(Stored data entries)
********************

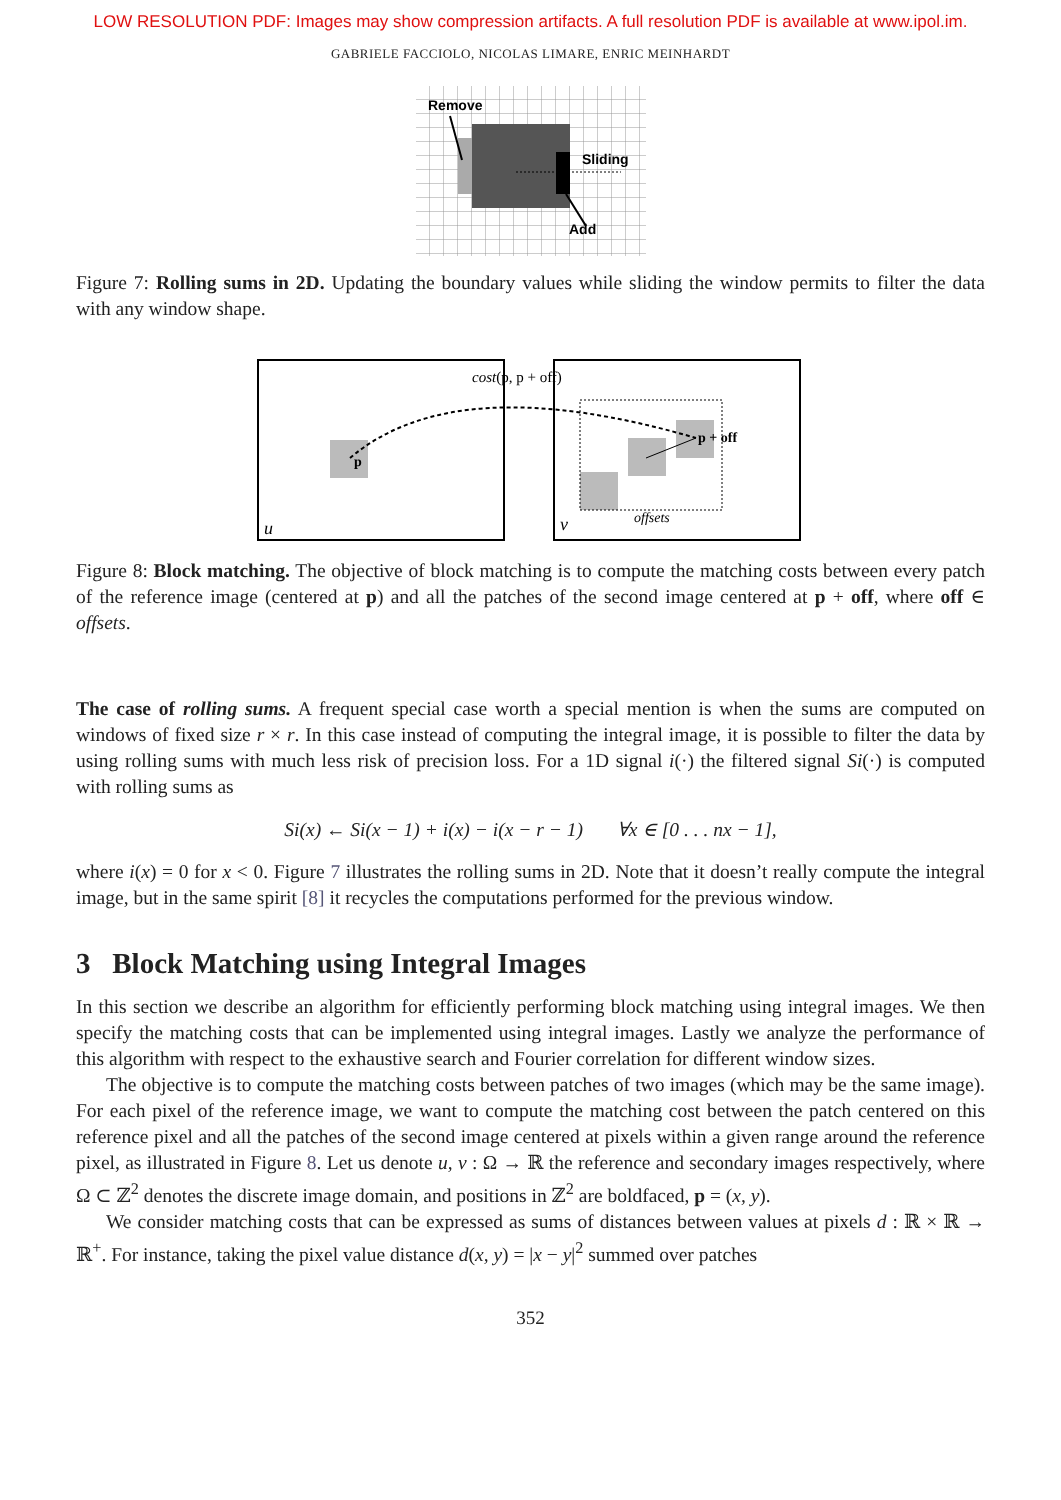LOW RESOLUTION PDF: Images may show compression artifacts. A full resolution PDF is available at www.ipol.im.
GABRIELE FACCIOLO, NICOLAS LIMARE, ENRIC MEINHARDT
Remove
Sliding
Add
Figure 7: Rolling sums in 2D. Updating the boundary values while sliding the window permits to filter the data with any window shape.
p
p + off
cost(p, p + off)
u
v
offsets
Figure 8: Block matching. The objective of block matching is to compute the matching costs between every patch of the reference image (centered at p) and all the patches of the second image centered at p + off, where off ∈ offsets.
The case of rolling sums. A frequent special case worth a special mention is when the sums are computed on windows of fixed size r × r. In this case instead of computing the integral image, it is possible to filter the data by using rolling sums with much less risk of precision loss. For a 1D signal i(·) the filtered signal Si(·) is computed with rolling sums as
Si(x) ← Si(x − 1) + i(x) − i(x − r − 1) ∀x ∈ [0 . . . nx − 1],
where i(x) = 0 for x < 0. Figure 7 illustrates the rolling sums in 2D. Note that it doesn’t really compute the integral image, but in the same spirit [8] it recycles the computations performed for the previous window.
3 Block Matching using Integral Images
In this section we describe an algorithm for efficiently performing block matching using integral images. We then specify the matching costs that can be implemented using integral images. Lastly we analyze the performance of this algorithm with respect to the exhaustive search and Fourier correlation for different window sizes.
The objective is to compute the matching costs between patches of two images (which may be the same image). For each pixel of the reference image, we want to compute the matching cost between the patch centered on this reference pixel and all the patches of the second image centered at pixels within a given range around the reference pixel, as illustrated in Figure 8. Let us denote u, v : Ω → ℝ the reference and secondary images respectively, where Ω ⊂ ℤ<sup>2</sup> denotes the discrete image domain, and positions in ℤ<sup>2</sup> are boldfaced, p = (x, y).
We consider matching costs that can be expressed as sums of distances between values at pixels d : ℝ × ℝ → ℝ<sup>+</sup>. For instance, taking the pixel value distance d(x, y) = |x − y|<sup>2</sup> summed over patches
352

********************

- [Exercise objective] Set down the entries above exactly; no pictures belong in the copy.

- [Result below]
LOW RESOLUTION PDF: Images may show compression artifacts. A full resolution PDF is available at www.ipol.im.
GABRIELE FACCIOLO, NICOLAS LIMARE, ENRIC MEINHARDT
Remove
Sliding
Add
Figure 7: Rolling sums in 2D. Updating the boundary values while sliding the window permits to filter the data with any window shape.
p
p + off
cost(p, p + off)
u
v
offsets
Figure 8: Block matching. The objective of block matching is to compute the matching costs between every patch of the reference image (centered at p) and all the patches of the second image centered at p + off, where off ∈ offsets.
The case of rolling sums. A frequent special case worth a special mention is when the sums are computed on windows of fixed size r × r. In this case instead of computing the integral image, it is possible to filter the data by using rolling sums with much less risk of precision loss. For a 1D signal i(·) the filtered signal Si(·) is computed with rolling sums as
Si(x) ← Si(x − 1) + i(x) − i(x − r − 1) ∀x ∈ [0 . . . nx − 1],
where i(x) = 0 for x < 0. Figure 7 illustrates the rolling sums in 2D. Note that it doesn’t really compute the integral image, but in the same spirit [8] it recycles the computations performed for the previous window.
3 Block Matching using Integral Images
In this section we describe an algorithm for efficiently performing block matching using integral images. We then specify the matching costs that can be implemented using integral images. Lastly we analyze the performance of this algorithm with respect to the exhaustive search and Fourier correlation for different window sizes.
The objective is to compute the matching costs between patches of two images (which may be the same image). For each pixel of the reference image, we want to compute the matching cost between the patch centered on this reference pixel and all the patches of the second image centered at pixels within a given range around the reference pixel, as illustrated in Figure 8. Let us denote u, v : Ω → ℝ the reference and secondary images respectively, where Ω ⊂ ℤ<sup>2</sup> denotes the discrete image domain, and positions in ℤ<sup>2</sup> are boldfaced, p = (x, y).
We consider matching costs that can be expressed as sums of distances between values at pixels d : ℝ × ℝ → ℝ<sup>+</sup>. For instance, taking the pixel value distance d(x, y) = |x − y|<sup>2</sup> summed over patches
352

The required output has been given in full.